RECORDS SUPPLIED:

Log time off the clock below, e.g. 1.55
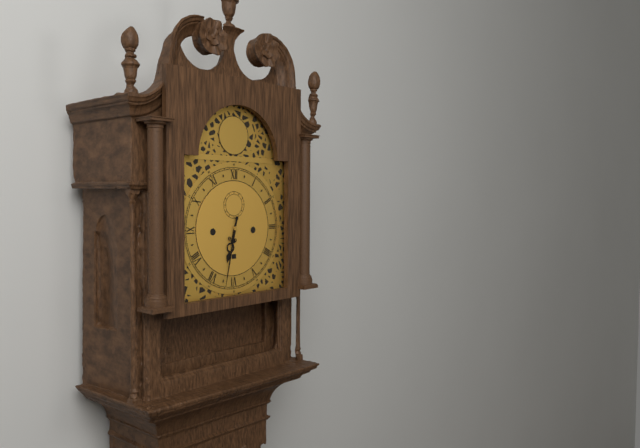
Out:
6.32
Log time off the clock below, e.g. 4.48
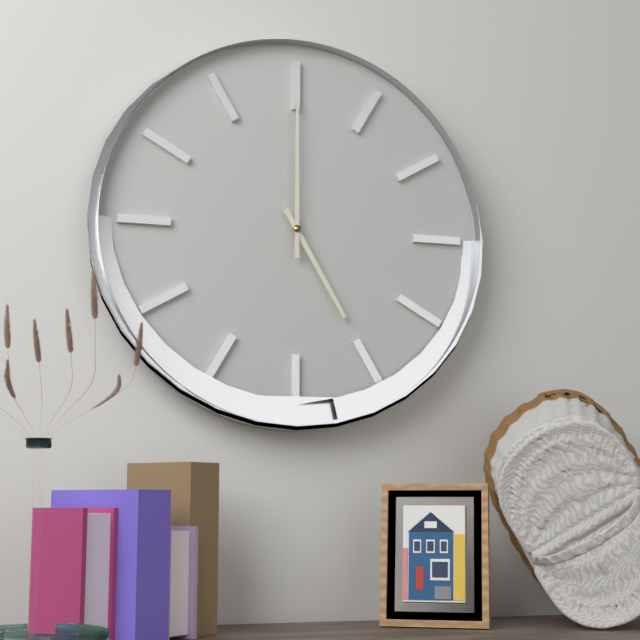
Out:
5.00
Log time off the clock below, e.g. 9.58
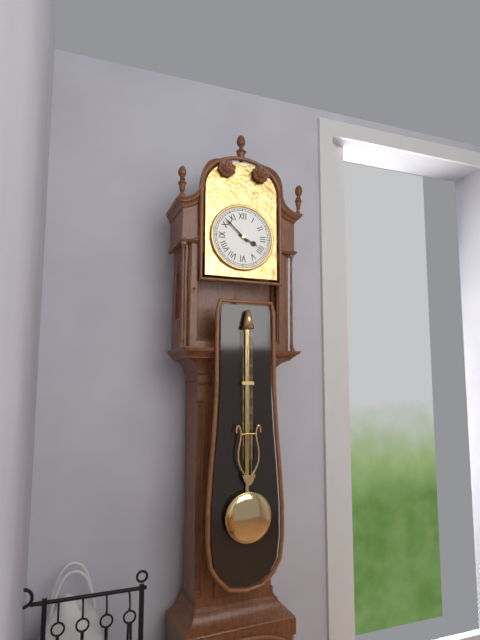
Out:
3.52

* * *

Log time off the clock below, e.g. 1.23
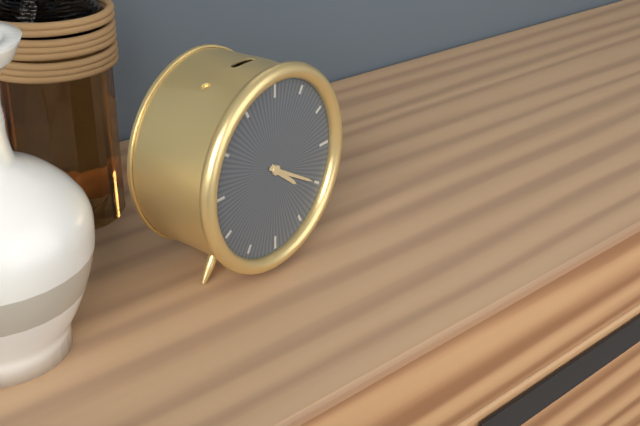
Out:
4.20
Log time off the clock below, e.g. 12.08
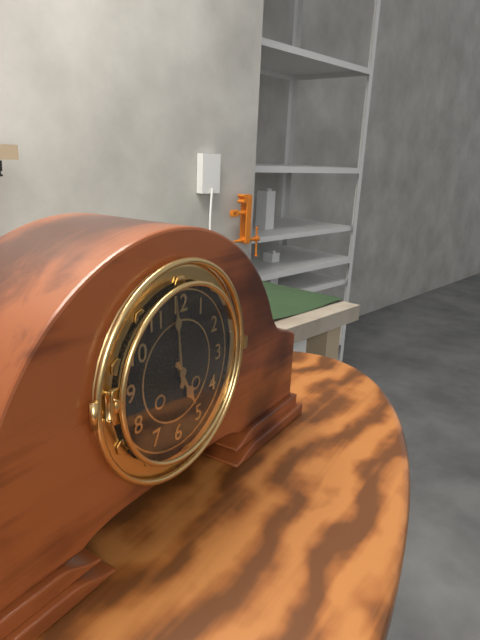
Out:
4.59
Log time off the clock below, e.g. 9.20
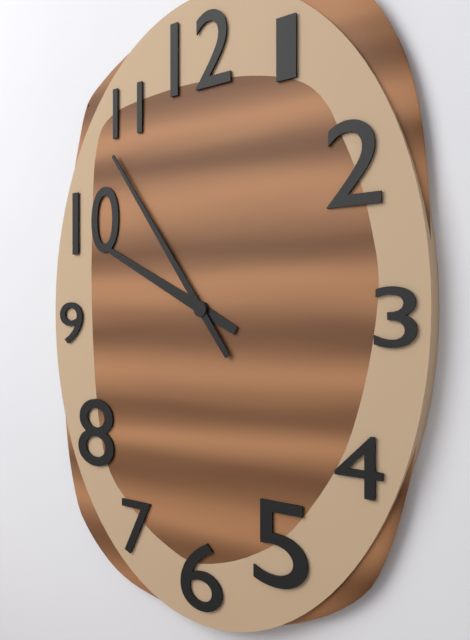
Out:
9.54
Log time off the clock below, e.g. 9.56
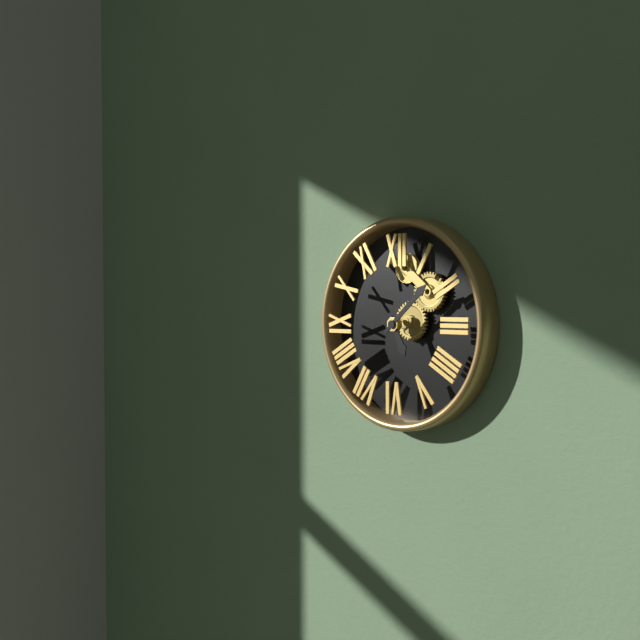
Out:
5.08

OBJECTIVE:
Gather every line from the rows above that contains the string "below". Case counts.

TASK OUTPUT:
Log time off the clock below, e.g. 1.55
Log time off the clock below, e.g. 4.48
Log time off the clock below, e.g. 9.58
Log time off the clock below, e.g. 1.23
Log time off the clock below, e.g. 12.08
Log time off the clock below, e.g. 9.20
Log time off the clock below, e.g. 9.56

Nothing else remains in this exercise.